**Action item**: Return the line containing "402, 424, 515]" and all lines after it exactly; stop at the end of the material.

-.-.-

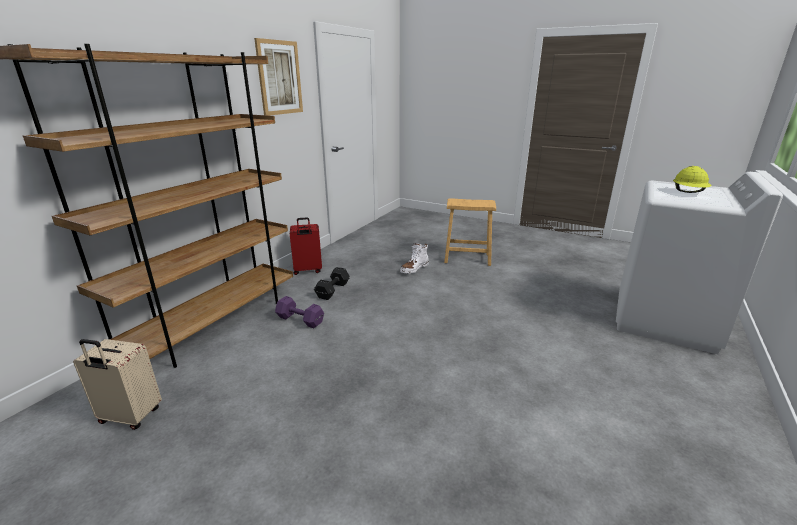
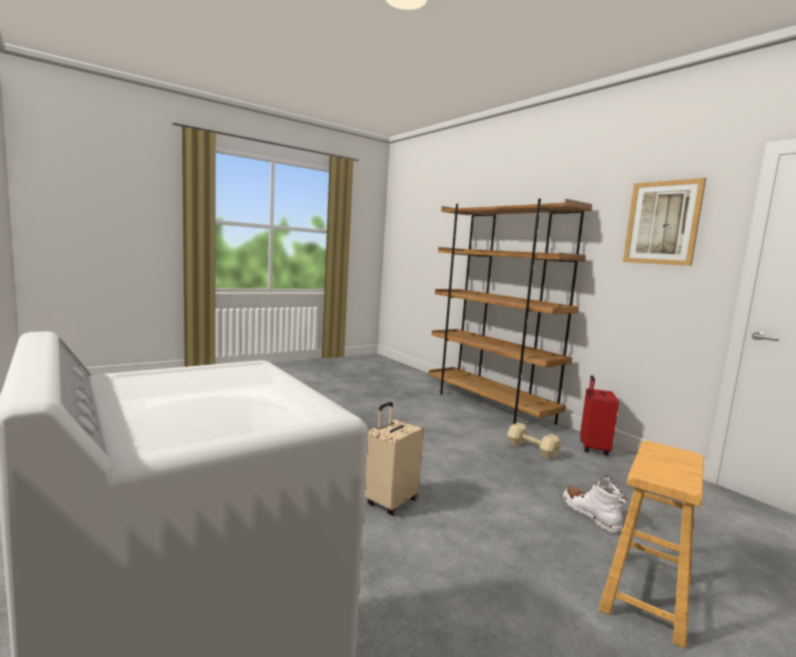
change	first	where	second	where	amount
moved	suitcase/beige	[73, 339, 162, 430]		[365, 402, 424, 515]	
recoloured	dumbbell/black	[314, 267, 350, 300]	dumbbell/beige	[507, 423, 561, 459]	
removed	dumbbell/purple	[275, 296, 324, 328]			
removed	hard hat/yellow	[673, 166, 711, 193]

-.-.-

**Response below**:
moved	suitcase/beige	[73, 339, 162, 430]		[365, 402, 424, 515]	
recoloured	dumbbell/black	[314, 267, 350, 300]	dumbbell/beige	[507, 423, 561, 459]	
removed	dumbbell/purple	[275, 296, 324, 328]			
removed	hard hat/yellow	[673, 166, 711, 193]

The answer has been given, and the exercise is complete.